━━━ TESTO

Il che viene illustrato nell’ultima sala della mostra con segni visivi e sonori: la galleria rosa si trasforma in uno spazio enorme con una moltitudine di vivaci colori pastello, e il bisbiglio confidenziale diviene una “cacofonia di voci”: un riferimento tanto al numero degli stilisti rappresentati quanto alle citazioni lette ad alta voce e scritte accanto agli abiti. Queste citazioni illustrano il ‘tema’ di ciascuna delle vetrine, illuminate come gioielli, che ospitano capi di moda dagli anni Ottanta a oggi, in una varietà che spazia dalle irriverenti creazioni pop di Jeremy Scott per Moschino alle spettacolari gonne a strati di tulle di Giambattista Valli. Ordinate in due file allineate lungo le pareti, le vetrine sono fatte per abbagliare (talvolta in senso davvero letterale, a guardare i completi scintillanti e a sbuffi indossati da Liberace), come abbiamo imparato ad aspettarci dalle numerose, popolarissime esposizioni di moda create per Instagram, non ultime quelle del Costume Institute.

━━━━━━

*COMPITI DA SVOLGERE:*
(A) Rispondi a queste domande sul testo dedicato alla mostra di moda:
(i) Di che colore è la galleria che si trasforma nell'ultima sala?
(ii) Di quale stilista sono le spettacolari gonne a strati di tulle?
(iii) Come sono ordinate le vetrine?
(B) Indica quante righe dei record contengono la parola "جيجابايت", scrivendo soltanto il numero.
Il testo e i record non hanno alcun legame tra loro.

━━━ DATI DI PARTENZA

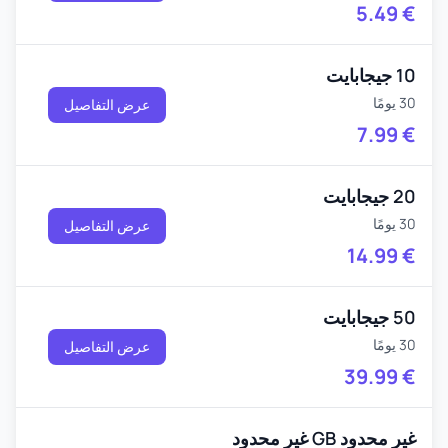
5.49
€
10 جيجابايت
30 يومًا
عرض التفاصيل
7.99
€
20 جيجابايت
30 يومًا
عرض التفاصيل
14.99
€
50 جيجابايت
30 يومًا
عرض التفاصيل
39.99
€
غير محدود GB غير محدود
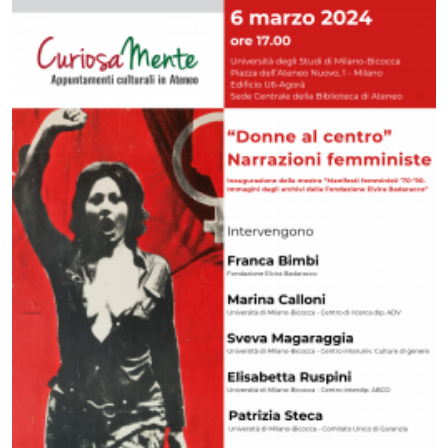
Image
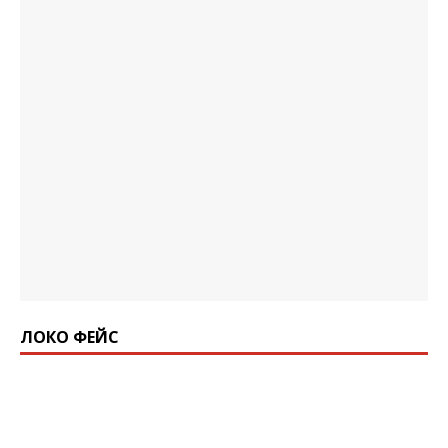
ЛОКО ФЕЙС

━━━━━━
━━━ DATI DI PARTENZA

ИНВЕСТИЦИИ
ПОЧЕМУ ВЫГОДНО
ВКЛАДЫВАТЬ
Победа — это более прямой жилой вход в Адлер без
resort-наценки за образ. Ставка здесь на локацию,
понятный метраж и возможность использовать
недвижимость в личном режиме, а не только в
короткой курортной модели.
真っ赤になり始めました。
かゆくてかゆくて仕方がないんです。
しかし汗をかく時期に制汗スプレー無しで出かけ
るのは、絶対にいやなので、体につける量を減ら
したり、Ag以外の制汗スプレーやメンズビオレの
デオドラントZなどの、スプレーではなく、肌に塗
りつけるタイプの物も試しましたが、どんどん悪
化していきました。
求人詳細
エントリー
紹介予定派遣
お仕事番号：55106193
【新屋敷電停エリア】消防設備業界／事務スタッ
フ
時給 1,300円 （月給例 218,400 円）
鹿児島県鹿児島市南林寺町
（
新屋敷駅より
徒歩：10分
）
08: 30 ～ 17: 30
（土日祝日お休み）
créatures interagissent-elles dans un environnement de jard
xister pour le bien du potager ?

━━━━━━

*RISPOSTE AI COMPITI:*
(A)
(i) Rosa.
(ii) Di Giambattista Valli.
(iii) In due file allineate lungo le pareti.

(B) 3